The second panel sucks. It has a ton of wasted space. While there are just as much art in the second as the first, there is a ton of text which a. sets up the joke and b. shows the gravity of his studies. In the second panel, there is an interesting shot of Ed rubbing his eyes, but nothing else. I wasted about a third of a panel. Not good.

The third panel delivers with the punch line. Not very joke-y per se, but it's more of how no matter how you try to get away from something, it's probably going to find you somewhere. Believe it or not, that stupid TV stand took me a long-ass time to draw. I really wanted to get the perspective correct.

BTW, there were two loose ends I had to tie up from the last entry.

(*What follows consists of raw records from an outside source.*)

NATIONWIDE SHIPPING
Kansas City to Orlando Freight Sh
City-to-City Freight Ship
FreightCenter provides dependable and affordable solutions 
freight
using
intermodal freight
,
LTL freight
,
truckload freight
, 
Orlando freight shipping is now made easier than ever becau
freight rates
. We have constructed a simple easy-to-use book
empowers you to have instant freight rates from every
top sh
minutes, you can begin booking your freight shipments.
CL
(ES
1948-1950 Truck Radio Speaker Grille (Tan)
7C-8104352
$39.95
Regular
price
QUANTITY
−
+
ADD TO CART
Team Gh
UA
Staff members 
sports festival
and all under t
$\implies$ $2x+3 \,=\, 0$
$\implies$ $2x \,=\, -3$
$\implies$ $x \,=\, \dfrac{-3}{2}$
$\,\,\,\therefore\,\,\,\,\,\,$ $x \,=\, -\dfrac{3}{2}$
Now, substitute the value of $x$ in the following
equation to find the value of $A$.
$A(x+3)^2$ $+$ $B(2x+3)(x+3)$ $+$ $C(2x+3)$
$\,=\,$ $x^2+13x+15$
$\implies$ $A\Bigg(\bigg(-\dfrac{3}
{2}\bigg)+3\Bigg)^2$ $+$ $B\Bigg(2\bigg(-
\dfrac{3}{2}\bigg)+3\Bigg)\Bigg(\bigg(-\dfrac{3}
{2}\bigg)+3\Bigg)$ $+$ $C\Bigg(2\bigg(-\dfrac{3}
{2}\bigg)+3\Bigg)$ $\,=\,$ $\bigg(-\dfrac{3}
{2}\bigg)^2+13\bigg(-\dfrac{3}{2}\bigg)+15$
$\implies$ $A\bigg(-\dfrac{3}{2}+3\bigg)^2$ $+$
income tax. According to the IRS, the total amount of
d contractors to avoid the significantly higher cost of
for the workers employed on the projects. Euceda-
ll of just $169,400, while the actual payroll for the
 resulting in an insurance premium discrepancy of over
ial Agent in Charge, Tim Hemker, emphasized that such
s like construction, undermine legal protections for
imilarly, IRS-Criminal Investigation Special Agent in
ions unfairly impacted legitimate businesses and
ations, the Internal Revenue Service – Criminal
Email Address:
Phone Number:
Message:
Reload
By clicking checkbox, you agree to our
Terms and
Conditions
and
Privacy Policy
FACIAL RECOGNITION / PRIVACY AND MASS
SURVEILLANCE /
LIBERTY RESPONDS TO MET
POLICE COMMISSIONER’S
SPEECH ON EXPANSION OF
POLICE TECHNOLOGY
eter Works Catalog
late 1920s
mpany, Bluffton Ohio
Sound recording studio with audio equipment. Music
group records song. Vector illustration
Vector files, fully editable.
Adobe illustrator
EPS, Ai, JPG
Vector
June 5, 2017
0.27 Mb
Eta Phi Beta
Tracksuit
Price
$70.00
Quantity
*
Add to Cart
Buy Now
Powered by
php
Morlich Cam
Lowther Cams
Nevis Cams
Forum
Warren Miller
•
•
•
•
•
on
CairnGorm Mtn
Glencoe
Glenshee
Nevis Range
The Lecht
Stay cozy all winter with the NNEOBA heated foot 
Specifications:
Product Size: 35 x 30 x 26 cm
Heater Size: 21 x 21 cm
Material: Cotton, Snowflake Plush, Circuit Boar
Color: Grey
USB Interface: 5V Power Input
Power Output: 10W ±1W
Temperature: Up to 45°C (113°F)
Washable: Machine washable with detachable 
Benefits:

One, Alex Cora ended up hitting into a 6-2-3 double play (about the only way that the Sox couldn't have scored a run) and I got to meet Sam Horn last Sunday. I think I told you about SoSH having a get-together that day, well I went and I won a t-shirt. Big Sam was there and I was asked if I wanted it autographed.

I really didn't, but I didn't want to hurt the dude's feelings. It's not that I thought he sucked or anything, far from it -- when I was a kid I thought he was going to be the next big thing, I just liked the shirt too much for it to be written on. I told him he could and now I have a big "SAM HORN" on my new white shirt. Ah well, such is life.

The funny thing about Sam is that he's a huge dude and he has a pretty big appetite. When I saw him he was sitting in front of a pile of buffalo wing bones. There had to be about 40 of them on the plate. Good for you, Horny.